Ma oggi i Cpt stanno anche diventando gli universi concentrazionari di migranti che esercitano il lavoro "più vecchio del mondo" – la prostituzione – quel lavoro che, sebbene non riconosciuto e anzi ritenuto "illegale", soddisfa le voglie sessuali di 9 milioni di maschi in Italia. E' così che, nel giugno scorso, Preziosa è finita dalla strada in questura e da lì al Cpt milanese di via Corelli. Puttana, trans e pure nera: una vera e propria dannata della terra, una reietta delle tante a cui le forze dell'ordine si sentono in diritto di chiedere prestazioni gratuite sulla strada col ricatto, quanto di massacrarla di botte se, nel Cpt, osa rispondere agli insulti razzisti di un poliziotto. Una "disonorata" non ha nulla da difendere, no? E invece Preziosa ha molto da difendere. La propria dignità innanzitutto, che è la dignità di una discendente degli schiavi deportati, cresciuta in una famiglia povera e numerosa in uno dei sobborghi brasiliani e venuta in Italia, come tant* altr* migranti, per sostenere economicamente la famiglia. Esattamente come donne e uomini italiani hanno fatto nei secoli scorsi, dimenticandosene in fretta. Ma Preziosa non dimentica la propria storia né, tanto meno, le botte prese quella notte del 10 luglio scorso, quando sei poliziotti, con l'ispettore che stava a guardare, la massacravano nell'unica stanza senza telecamere del Cpt. Aveva osato rispondere a uno di loro, non aveva subito gli insulti. E la Croce Rossa, connivente e complice, non voleva nemmeno portarla al pronto soccorso. C'è voluta una "vibrante protesta" di tutto il reparto trans, presto sfociata anche all'esterno, perché si decidessero a chiamare, dopo ore, un'ambulanza.

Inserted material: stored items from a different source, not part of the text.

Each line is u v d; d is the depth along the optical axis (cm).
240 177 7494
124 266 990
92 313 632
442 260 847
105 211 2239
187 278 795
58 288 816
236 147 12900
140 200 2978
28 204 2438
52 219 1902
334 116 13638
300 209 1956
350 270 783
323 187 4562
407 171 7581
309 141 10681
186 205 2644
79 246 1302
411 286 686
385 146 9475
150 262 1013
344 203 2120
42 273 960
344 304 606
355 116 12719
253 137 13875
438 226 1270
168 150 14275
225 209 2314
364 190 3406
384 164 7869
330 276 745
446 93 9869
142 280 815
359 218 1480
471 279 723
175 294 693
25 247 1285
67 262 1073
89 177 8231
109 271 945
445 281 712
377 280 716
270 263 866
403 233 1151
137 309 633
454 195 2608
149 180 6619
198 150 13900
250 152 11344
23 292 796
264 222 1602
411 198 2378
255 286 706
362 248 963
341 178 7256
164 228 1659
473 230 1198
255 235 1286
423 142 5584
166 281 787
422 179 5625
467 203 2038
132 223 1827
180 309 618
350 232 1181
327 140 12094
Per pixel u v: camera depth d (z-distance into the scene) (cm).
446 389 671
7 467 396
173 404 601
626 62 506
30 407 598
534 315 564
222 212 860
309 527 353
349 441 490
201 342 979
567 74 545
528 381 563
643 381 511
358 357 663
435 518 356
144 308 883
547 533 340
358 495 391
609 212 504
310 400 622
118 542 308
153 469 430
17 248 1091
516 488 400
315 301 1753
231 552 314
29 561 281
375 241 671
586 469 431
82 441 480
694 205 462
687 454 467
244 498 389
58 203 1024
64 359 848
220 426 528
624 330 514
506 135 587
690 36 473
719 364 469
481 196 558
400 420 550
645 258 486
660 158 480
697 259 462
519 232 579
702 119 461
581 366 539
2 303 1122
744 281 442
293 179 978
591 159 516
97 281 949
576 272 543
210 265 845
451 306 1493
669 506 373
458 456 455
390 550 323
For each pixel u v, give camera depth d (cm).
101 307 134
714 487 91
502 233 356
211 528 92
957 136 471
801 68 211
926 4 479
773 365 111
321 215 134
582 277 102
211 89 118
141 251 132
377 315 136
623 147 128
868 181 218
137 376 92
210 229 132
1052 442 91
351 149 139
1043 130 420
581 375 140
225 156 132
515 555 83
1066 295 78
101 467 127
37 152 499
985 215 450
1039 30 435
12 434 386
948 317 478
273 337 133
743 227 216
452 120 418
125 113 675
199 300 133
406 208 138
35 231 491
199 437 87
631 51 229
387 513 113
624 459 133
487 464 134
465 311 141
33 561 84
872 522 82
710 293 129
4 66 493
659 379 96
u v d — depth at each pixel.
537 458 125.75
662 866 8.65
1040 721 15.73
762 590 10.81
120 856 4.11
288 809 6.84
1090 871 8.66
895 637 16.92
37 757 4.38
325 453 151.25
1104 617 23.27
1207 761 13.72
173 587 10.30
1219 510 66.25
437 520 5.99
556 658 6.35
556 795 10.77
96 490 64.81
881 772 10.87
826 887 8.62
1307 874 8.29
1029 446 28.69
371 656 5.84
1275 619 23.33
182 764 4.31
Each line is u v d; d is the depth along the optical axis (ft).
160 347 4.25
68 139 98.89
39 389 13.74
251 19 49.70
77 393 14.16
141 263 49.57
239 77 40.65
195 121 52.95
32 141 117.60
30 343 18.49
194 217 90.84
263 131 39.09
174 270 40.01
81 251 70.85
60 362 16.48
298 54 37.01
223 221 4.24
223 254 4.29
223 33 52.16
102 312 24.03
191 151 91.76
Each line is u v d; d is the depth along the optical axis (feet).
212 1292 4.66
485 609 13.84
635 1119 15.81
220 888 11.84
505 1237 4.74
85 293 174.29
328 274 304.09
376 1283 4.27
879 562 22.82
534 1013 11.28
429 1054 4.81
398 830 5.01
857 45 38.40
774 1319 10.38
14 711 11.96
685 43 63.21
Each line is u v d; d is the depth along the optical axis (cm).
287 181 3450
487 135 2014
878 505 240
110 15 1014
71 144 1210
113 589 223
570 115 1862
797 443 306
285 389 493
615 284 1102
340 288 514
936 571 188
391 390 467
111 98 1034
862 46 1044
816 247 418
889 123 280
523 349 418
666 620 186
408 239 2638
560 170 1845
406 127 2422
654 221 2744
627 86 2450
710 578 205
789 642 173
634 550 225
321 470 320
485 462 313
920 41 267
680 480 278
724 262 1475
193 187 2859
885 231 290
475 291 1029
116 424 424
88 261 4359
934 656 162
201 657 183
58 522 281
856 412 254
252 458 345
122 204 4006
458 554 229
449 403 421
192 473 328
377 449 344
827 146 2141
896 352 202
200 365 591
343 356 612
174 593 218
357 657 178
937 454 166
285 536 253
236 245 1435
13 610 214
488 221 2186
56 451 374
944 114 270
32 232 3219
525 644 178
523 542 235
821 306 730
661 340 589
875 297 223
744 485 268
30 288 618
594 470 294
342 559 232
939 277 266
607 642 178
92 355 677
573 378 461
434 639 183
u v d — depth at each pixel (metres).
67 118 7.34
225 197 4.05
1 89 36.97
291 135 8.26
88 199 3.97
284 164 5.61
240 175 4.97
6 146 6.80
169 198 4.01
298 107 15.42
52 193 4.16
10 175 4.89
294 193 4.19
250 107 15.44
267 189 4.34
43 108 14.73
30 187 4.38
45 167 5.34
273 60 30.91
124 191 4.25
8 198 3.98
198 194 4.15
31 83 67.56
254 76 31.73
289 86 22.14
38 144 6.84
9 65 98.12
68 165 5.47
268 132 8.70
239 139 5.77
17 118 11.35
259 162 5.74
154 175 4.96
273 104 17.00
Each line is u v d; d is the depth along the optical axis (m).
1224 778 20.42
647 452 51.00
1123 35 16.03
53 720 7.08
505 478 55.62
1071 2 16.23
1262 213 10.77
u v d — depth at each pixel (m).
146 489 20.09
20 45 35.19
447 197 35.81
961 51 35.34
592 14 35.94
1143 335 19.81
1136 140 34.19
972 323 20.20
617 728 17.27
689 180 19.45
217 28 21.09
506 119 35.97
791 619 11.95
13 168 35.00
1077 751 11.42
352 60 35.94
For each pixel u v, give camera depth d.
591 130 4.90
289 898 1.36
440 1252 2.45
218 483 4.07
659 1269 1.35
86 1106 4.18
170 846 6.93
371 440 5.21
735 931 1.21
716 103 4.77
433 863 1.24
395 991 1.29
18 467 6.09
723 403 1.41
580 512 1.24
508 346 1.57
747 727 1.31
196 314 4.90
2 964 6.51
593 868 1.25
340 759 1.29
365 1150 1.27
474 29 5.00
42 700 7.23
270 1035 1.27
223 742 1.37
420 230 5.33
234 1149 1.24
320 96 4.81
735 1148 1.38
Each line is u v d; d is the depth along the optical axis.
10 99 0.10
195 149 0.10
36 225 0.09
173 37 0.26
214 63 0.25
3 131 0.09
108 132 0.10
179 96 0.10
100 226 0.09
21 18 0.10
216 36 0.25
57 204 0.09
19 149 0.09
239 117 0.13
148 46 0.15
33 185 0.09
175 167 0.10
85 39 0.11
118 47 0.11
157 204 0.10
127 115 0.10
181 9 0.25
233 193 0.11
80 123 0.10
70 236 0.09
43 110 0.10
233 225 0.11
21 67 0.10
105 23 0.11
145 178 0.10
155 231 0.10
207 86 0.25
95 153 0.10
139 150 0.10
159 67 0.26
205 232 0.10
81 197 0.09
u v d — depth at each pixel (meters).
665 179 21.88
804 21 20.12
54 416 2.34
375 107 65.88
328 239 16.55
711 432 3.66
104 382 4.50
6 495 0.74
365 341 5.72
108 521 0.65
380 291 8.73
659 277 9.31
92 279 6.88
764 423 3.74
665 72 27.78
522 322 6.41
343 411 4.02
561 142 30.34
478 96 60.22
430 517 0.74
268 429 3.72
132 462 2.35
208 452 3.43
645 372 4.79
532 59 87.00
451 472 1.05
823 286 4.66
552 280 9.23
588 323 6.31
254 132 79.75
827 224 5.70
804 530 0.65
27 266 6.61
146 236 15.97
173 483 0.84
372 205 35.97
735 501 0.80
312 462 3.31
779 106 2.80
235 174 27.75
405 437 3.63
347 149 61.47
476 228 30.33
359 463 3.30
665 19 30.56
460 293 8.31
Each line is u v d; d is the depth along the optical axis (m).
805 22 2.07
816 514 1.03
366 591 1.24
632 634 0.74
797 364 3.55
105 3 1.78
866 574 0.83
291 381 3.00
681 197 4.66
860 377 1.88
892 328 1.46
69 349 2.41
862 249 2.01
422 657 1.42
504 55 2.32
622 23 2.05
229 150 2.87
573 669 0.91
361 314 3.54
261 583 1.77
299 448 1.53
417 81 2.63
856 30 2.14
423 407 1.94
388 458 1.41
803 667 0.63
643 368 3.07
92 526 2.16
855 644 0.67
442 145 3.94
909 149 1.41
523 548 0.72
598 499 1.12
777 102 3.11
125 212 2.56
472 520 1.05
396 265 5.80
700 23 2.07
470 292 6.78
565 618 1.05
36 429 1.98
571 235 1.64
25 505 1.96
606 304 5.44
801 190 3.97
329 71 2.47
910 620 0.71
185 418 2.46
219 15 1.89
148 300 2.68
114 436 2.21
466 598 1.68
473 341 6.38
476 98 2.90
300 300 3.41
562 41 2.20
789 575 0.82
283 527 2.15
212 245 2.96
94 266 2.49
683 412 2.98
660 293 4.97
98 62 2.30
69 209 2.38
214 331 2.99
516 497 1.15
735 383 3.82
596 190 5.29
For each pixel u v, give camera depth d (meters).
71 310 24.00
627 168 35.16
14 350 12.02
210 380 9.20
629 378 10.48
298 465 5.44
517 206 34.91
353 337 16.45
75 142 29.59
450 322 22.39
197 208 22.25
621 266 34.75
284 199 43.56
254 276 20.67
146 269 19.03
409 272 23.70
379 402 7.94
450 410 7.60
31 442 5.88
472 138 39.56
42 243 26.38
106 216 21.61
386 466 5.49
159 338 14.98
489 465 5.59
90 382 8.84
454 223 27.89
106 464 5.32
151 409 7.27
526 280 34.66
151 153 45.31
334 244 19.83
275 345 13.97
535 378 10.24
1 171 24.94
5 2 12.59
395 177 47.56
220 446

La vicenda doveva venire insabbiata, e il giorno seguente Preziosa venne mandata fuori dal Cpt con un decreto d'espulsione. Costringerla a partire perché non raccontasse e non denunciasse: modalità tipica di chi gestisce i Cpt. E invece Preziosa ha scelto di rimanere e di denunciare. La sua testimonianza sta facendo emergere i volti e quindi i nomi dei responsabili.
Sappiamo bene che responsabili sono innanzitutto coloro che hanno voluto i Cpt, così come coloro che non si battono perché vengano definitivamente chiusi. Sappiamo bene anche che lo Stato non processa se stesso se non per apparenza e scaricando tutto su qualche capro espiatorio di minore importanza. Non c'era bisogno della sentenza sulla Diaz per averne ulteriore conferma.
Ciò non toglie che la scelta di Preziosa vada sostenuta e che vada sostenuto il suo diritto di rimanere in Italia per seguire il processo – sempre ammesso che venga fatto. Ad oggi Preziosa è qui come "clandestina", col rischio di venire presa e processata per direttissima in quanto non ha rispettato il decreto di espulsione né le è stato dato un permesso di soggiorno per "motivi di giustizia". Anche questo è uno dei volti dell'Italia "della sicurezza e dello sfruttamento", contro cui la lotta va condivisa ed estesa.